Il trillo del telefono arriverà solo all’una di notte. “C’è voluto un po’”, dice l’uomo-esca di Ferruccio, “all’inizio non voleva saperne di sbottonarsi sull’affarone appena concluso. Ma poi, al quarto bicchiere di rosso, s’è lasciato andare e ha iniziato a raccontare tutto. Ha parlato del tizio che il tuo cliente ha incontrato, di fotografie che gli ha mostrato e di progetti nuovi che sono arrivati nel giro di qualche giorno. Sì, si è venduto la roba del tuo americano”.
“Ma sei sicuro che il registratore ha fatto il suo dovere? Che c’è tutto inciso?”
“E che ne so? Mi hai dato il registratore, non le cuffie per ascoltare. E poi il mio lavoro l’ho fatto. Domani arrivo a Firenze, ti lascio il tuo nastro, tu lo ascolti e se c’è tutto mi paghi. Dopodiché ci si risente al prossimo servizio che ti serve”.
Così è andata. L’americano ha avuto la sua prova dello spionaggio industriale e della vendita clandestina del suo progetto. Ha contattato l’azienda acquirente riuscendo a dimostrare la non cristallinità dell’affare appena concluso e ha mandato all’aria la precedente transazione. Vuoi mai che ne seguisse qualche rogna legale.
“E tu, Ferruccio, quanto ci hai guadagnato da questo lavoro? Sai, parlando di petrolio, valvole e impianti, magari ti sei portato a casa un cachet interessante…”

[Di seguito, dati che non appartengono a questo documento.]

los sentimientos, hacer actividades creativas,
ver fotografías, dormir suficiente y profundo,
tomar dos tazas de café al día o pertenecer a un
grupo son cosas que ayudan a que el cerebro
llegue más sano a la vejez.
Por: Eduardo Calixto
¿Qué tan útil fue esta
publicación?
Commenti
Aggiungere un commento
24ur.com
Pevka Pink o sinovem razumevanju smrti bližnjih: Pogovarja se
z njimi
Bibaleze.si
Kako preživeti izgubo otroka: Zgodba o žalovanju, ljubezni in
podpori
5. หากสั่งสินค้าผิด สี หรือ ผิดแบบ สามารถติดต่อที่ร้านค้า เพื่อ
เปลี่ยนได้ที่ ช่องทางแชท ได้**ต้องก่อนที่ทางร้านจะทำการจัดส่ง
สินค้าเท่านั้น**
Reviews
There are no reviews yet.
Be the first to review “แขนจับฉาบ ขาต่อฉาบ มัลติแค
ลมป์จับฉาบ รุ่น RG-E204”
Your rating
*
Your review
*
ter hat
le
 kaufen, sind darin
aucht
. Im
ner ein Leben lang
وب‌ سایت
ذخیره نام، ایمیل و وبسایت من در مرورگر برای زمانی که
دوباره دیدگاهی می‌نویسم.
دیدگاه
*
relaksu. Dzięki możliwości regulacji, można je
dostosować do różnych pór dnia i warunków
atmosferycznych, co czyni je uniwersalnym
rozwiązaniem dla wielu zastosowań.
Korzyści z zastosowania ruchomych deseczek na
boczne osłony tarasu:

“A te lo dico? No, no, sto zitto sulla cifra. Ma ti dico solo una cosa: quando ho consegnato il nastro, sono andato due settimane in vacanza di Costa Azzurra. Fino a quel momento non me l’ero mai potuto permettere”.
Giaime Garzia, politologo di formazione, è un giornalista e un critico letterario. Ha collaborato con varie testate nazionali.